Tuesday on Fox News Channel’s “Tucker Carlson Tonight,” Mark Penn, a former pollster for Bill and Hillary Clinton and now the chairman of the Harris Poll, argued the polling conducted to measure the early stages of Donald Trump’s presidency are still wrong, just as they were wrong in last year’s presidential election.
“Well, we have to be wary of a kind of polling bubble,” Penn explained to host Tucker Carlson. “I mean, the polls have switched, many of them from voters to in fact U.S. adults. And they don’t screen for either citizenship or likelihood to vote anymore. So, that’s a whole different group. And we haven’t come together after this election the way we normally come together after elections. And so, these polls really don’t reflect the electorate. When you look at the electorate, it is pretty simple math.

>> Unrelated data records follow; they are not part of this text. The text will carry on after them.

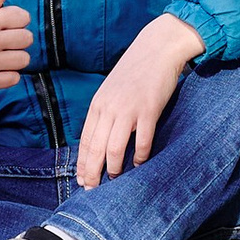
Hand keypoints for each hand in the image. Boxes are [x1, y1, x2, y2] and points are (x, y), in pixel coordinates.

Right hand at [0, 0, 32, 101]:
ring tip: (0, 55)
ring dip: (15, 58)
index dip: (16, 20)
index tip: (5, 24)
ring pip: (24, 59)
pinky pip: (15, 78)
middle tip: (3, 41)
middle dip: (18, 39)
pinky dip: (8, 75)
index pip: (24, 17)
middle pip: (27, 38)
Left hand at [75, 12, 203, 185]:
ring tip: (115, 181)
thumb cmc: (135, 71)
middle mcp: (109, 108)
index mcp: (98, 104)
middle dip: (92, 173)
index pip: (86, 141)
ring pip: (115, 148)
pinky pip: (142, 141)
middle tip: (92, 191)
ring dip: (114, 169)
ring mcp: (128, 109)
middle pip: (96, 149)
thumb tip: (100, 139)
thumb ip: (105, 112)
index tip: (81, 180)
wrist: (157, 48)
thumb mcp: (111, 90)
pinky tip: (139, 165)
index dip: (83, 163)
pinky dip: (140, 157)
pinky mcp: (149, 110)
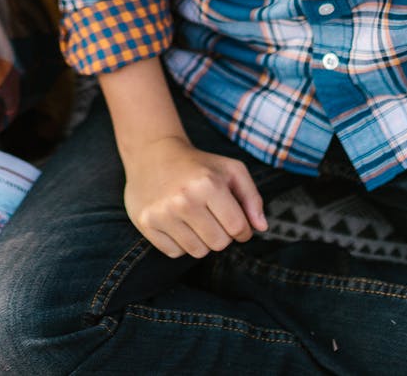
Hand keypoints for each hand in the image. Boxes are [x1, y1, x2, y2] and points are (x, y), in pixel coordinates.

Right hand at [122, 134, 267, 258]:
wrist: (153, 152)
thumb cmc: (198, 164)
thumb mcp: (231, 170)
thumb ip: (252, 198)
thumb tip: (260, 227)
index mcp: (208, 184)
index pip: (238, 229)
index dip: (242, 229)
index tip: (234, 221)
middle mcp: (183, 200)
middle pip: (219, 244)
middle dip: (221, 234)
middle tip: (212, 216)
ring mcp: (162, 213)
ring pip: (197, 252)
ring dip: (201, 240)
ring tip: (194, 219)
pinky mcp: (146, 223)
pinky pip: (175, 253)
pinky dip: (180, 243)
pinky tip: (176, 222)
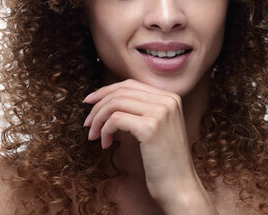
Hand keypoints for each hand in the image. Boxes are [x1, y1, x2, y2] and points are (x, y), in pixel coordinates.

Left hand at [83, 79, 216, 213]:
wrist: (180, 185)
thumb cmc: (165, 160)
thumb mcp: (158, 127)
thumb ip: (142, 110)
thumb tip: (109, 100)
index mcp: (170, 97)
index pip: (130, 84)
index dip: (106, 91)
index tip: (90, 103)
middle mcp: (168, 100)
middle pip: (121, 91)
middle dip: (98, 105)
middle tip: (87, 123)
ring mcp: (160, 112)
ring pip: (115, 103)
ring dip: (98, 119)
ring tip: (93, 136)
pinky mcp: (150, 127)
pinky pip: (115, 120)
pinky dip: (104, 131)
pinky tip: (106, 145)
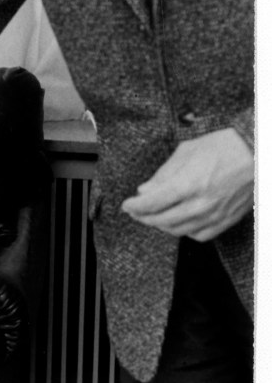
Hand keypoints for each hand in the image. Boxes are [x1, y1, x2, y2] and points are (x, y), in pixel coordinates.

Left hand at [121, 128, 253, 241]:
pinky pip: (199, 235)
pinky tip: (178, 222)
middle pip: (162, 220)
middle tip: (135, 212)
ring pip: (178, 230)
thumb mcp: (186, 151)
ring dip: (161, 225)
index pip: (151, 204)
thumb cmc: (223, 146)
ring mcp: (214, 215)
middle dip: (143, 217)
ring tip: (152, 216)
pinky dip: (184, 231)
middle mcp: (200, 204)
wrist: (257, 154)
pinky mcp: (226, 221)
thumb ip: (163, 174)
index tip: (126, 205)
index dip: (134, 207)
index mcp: (188, 184)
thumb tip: (144, 190)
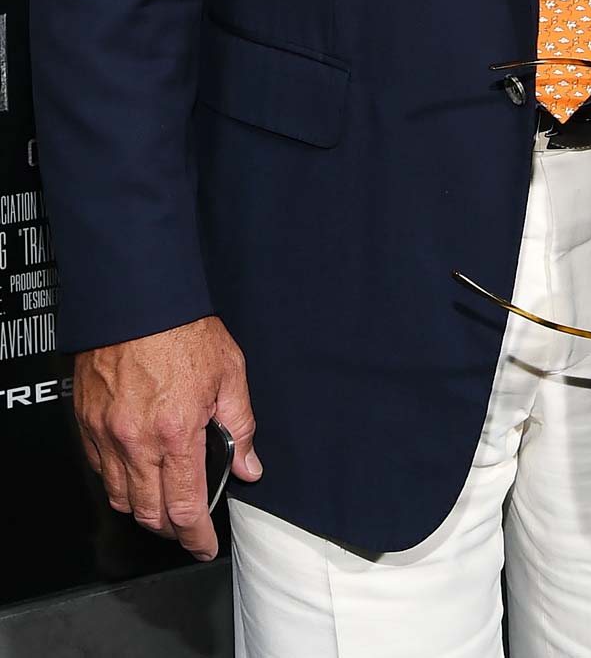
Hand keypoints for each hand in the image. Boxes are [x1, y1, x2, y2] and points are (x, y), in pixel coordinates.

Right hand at [74, 314, 260, 559]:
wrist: (138, 297)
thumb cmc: (183, 328)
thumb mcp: (229, 372)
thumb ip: (241, 426)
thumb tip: (249, 466)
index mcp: (177, 432)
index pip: (184, 507)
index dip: (195, 537)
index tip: (203, 546)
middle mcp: (137, 440)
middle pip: (148, 512)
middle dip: (170, 529)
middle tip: (186, 527)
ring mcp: (107, 432)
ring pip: (119, 496)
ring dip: (142, 508)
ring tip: (162, 501)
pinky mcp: (88, 420)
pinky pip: (99, 468)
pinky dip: (117, 479)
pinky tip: (135, 470)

You know, 94 to 96 percent of Trump voters say they are sticking him.”
“That would be 94, 95 percent or 46 percent, that is 43,” he continued. “About 10 percent of the people didn’t vote for him approve of him, and that would be about 48. And realistically, we are right back where we were on Election Day, and we are not set back the way most of these polls show.”
Penn went on to explain the questions asked by those conducting the polling come from a perspective that neglects the issues that drew many Americans to Trump.
“One of the big things here to me is that when you look at the questions that pollsters ask, they are the kind of questions that you make up in New York, Washington or Los Angeles,” Penn said. “None of them covered whether or not sanctuary cities are popular, corruption in Washington, you know, support for the police.”
“None of them really covered even, you know — hire American, buy American,” he continued. “None of them typically cover all of the Trump message points. They typically cover all the opposition message points. And so, therefore, they are in a bubble. They don’t see both sides. And America is split. There are two sides.”